Toward an Integrated Plan for Digital Preservation and Access to Primary Anthropological Data (AnthroDataDPA): A Four-Field Workshop
Human Relations Area Files, New Haven CT
Investigators
Abstract
This award supports the creation of a comprehensive plan for digital preservation and access for primary anthropological data, including fieldnotes, photographs, measurements, and recordings. The goal is a strategic and coordinated plan that includes methods and standards for digitization, long-term preservation of digital objects, ethical standards, and inter-archive interoperability. Without a coordinated plan, the promise of digital access will not be achieved.
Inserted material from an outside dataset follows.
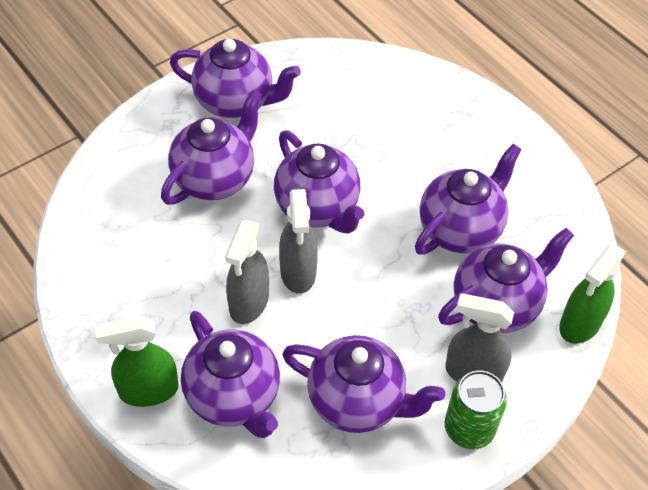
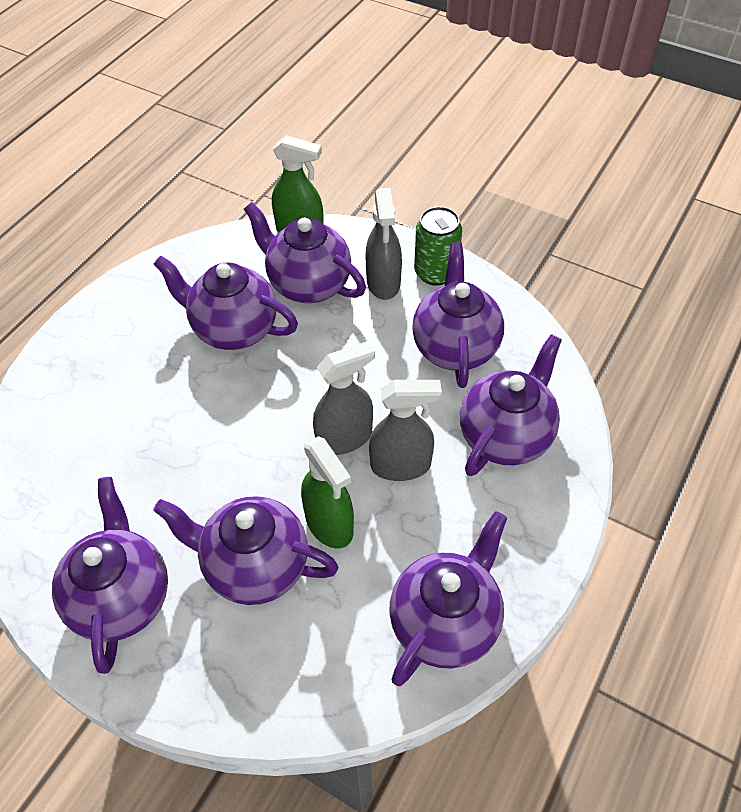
camera: 110 degrees left, 0 degrees up
green spray bottle [95,316,178,407] -> green spray bottle moved to [301,436,354,549]
purple teapot [274,130,364,233] -> purple teapot moved to [389,511,507,686]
The first step in this project to hold a broad-based workshop of archivists, anthropologists, and technology specialists to decide on the basics of a strategic integrated plan for primary anthropological data. The second step is to circulate the plan outline, flesh out the details, and disseminate a revised plan on the web. The third step is to liaison with major anthropological organizations and organizations engaged in or planning digital and preservation activities to encourage them to join this integrated effort. The workshop conferees will also discuss practical ways to fund future efforts. Data preservation and sharing are central to all research. The digital age and the web have given anthropological researchers new opportunities for sharing research materials, including unique firsthand accounts of peoples and cultures that no longer exist, accounts unavailable to others because they reside in anthropologists' offices, file cabinets, computers, laboratories, or in limited access repositories. Data sharing depends upon research data being preserved. All too often, primary anthropological data are lost to the scholarly world with the illness or death of the person who collected them. This is a loss of potential long-term benefit from research investment as well as loss of irreplaceable data. Preservation and access to the observations of human life around the world are not just important for anthropology and other social sciences. The public has a strong interest in understanding all aspects of the human condition. The development of a coordinated plan for digital preservation and access should be of interest to libraries, archives, repositories, and information technology specialists and may serve as a model for preservation and access programs in other disciplines.